**SELECTED EXCERPT:**
■ ■ ■

It's a big day for Exchange users; one of the best Mac calendar applications, BusyCal, has just been updated to support Microsoft's enterprise collaboration technology. Version 2.5 is available in the Mac App Store now, as a free upgrade for existing users or US$29.99 for new licensees. The new version supports Office 365, full sharing privileges, public calendars, free / busy time, tasks and more. Of course, the new build is still compatible with both iCloud and Google Calendar hosted scheduling.

Mac users who work with Microsoft Exchange calendars may sometimes feel like they just have to make the best of a challenging situation. Microsoft's own Office client, Outlook 2011, works well, but doesn't necessarily deliver that "born on Mac" experience we crave; Apple's Calendar (formerly iCal) may feel right, but compatibility hiccups can drag down your calendar productivity. Even the popular Fantastical app relies on one of those full-featured calendars for syncing.

■ ■ ■

**EXTRACTED ENTRIES:**
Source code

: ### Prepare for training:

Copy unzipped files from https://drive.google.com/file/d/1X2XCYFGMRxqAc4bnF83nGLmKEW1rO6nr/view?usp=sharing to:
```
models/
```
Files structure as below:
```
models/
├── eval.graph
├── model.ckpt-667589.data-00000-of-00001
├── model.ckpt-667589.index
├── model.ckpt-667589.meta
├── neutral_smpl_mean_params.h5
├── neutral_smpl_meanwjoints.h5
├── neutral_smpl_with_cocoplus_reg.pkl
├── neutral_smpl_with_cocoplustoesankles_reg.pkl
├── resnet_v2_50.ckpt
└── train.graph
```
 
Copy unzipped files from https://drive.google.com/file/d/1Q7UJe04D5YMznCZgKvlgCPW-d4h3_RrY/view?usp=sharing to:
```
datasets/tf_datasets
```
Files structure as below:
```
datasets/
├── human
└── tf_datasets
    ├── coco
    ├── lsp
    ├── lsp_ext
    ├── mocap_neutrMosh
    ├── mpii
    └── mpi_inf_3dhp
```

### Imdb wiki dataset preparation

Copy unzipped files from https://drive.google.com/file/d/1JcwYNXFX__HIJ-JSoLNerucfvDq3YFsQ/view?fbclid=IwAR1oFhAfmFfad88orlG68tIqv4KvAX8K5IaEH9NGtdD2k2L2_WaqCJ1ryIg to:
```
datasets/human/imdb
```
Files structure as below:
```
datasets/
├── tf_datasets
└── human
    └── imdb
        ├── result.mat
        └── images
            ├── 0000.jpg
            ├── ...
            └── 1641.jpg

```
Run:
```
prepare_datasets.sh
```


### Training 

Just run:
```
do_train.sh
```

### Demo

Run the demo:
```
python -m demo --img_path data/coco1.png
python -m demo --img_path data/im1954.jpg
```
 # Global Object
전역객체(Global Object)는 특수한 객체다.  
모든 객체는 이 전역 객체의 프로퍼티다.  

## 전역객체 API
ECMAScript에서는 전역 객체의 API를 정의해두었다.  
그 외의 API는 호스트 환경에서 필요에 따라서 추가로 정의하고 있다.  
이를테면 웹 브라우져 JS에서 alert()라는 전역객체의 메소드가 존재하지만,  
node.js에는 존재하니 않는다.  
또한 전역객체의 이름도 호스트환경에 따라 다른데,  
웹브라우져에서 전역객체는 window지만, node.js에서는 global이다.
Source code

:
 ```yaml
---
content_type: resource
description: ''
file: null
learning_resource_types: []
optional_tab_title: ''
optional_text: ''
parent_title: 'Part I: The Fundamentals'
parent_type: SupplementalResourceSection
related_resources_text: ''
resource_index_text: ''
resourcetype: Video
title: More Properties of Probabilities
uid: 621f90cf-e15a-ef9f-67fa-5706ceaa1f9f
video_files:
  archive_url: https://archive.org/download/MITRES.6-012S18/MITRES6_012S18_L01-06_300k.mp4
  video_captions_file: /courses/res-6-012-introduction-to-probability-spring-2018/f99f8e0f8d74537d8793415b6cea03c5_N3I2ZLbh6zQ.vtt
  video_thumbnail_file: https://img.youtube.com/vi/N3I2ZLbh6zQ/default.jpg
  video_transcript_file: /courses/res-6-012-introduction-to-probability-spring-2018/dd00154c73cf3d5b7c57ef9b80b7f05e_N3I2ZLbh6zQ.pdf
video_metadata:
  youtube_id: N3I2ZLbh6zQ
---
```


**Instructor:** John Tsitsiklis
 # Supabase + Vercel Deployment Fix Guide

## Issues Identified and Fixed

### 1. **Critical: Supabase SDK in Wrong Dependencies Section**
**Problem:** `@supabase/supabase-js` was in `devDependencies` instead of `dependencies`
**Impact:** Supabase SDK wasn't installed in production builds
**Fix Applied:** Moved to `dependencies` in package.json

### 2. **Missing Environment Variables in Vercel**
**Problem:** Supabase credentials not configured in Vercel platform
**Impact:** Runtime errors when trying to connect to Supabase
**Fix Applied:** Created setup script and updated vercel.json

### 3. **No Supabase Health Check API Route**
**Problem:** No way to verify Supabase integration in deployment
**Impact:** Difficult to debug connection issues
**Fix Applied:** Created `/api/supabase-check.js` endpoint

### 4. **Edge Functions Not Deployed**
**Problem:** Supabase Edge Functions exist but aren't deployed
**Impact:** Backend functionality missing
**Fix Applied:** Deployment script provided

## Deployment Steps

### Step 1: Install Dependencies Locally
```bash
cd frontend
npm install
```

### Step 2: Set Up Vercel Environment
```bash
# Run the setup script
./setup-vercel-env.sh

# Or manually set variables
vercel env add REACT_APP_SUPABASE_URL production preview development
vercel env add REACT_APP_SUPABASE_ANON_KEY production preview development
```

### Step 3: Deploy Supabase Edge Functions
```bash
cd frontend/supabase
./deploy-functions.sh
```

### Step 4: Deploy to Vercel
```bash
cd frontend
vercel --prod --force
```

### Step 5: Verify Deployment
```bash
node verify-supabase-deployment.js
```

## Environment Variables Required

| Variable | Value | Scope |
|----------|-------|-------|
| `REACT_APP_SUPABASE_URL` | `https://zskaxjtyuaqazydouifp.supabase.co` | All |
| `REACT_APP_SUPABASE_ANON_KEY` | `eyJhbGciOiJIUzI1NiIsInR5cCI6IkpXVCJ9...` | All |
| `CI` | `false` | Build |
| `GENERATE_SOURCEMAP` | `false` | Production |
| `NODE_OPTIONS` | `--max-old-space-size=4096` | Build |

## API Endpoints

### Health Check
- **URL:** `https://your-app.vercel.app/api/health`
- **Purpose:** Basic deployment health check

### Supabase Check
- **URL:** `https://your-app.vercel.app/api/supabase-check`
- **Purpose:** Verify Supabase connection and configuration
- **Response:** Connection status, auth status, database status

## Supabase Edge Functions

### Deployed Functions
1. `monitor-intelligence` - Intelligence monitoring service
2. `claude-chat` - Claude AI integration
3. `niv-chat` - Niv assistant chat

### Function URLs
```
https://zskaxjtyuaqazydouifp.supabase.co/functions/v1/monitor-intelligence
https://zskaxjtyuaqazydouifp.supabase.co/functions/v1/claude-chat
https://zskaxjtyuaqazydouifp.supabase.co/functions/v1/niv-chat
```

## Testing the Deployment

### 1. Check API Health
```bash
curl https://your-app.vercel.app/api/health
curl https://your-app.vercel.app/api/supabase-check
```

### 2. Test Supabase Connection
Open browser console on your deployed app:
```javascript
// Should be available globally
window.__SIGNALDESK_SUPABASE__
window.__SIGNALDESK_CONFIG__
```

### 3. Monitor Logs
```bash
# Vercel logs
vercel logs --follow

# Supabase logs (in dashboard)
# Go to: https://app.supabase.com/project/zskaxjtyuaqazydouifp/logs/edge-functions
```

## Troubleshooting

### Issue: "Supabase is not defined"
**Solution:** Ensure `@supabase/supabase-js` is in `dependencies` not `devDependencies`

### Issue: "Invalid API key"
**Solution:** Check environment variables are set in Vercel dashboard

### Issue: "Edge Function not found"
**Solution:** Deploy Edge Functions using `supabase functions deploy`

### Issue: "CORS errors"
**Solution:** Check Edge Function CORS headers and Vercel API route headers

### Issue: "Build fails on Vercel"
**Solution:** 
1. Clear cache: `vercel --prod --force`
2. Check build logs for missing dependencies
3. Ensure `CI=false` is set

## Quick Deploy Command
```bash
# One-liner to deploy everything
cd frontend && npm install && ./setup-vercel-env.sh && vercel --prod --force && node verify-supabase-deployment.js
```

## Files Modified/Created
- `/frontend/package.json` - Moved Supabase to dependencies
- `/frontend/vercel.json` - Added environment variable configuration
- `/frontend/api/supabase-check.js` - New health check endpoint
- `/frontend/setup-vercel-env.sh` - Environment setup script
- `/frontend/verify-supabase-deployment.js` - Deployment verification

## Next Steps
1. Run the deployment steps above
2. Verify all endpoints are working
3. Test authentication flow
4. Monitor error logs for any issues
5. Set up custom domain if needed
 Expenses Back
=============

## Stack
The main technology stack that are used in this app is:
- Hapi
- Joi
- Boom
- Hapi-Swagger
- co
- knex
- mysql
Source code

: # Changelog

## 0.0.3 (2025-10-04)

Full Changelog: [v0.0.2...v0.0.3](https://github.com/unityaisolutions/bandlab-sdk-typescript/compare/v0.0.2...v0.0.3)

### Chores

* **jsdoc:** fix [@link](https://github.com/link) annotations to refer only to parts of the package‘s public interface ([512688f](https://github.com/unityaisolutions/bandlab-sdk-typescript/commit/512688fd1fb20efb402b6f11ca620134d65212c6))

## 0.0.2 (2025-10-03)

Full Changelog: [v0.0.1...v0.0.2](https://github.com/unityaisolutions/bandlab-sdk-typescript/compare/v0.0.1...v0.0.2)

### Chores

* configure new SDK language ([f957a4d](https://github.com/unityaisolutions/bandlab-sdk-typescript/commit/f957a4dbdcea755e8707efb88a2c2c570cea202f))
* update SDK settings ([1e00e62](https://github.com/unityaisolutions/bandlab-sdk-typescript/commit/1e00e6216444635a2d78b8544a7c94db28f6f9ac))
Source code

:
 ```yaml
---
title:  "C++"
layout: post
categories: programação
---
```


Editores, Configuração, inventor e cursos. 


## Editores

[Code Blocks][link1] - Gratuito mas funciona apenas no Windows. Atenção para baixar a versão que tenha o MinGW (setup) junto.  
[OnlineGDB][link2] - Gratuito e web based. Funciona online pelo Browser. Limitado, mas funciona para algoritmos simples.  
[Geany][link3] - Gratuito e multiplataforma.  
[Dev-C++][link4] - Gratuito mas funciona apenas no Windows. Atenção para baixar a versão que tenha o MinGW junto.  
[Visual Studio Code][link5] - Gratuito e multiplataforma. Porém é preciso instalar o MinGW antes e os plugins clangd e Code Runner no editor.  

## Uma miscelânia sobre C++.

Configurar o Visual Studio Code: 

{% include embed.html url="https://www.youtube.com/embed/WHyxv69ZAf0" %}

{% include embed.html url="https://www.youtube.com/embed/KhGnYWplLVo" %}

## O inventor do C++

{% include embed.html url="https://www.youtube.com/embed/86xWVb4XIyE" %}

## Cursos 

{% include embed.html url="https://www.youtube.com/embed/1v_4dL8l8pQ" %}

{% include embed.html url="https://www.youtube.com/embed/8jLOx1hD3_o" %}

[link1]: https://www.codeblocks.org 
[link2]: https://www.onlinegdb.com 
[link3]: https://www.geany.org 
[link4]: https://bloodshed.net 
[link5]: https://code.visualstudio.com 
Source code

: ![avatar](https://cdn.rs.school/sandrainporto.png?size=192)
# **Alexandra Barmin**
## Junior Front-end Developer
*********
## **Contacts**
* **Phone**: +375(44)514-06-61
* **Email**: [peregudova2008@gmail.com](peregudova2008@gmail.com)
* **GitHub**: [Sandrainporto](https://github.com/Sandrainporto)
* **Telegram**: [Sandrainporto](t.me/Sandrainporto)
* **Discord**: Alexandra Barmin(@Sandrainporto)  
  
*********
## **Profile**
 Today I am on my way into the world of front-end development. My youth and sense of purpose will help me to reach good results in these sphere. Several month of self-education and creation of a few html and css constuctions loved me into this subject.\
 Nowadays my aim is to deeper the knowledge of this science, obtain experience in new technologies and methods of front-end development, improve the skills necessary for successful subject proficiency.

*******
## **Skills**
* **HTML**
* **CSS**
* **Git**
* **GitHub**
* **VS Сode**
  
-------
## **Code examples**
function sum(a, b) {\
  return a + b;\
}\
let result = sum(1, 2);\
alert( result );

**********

■ ■ ■

**EXERCISE OBJECTIVE:**
Write out the stretch of the BusyCal article from "Mac users who" through "calendars for syncing." word for word.

**EXERCISE OUTPUT:**
Mac users who work with Microsoft Exchange calendars may sometimes feel like they just have to make the best of a challenging situation. Microsoft's own Office client, Outlook 2011, works well, but doesn't necessarily deliver that "born on Mac" experience we crave; Apple's Calendar (formerly iCal) may feel right, but compatibility hiccups can drag down your calendar productivity. Even the popular Fantastical app relies on one of those full-featured calendars for syncing.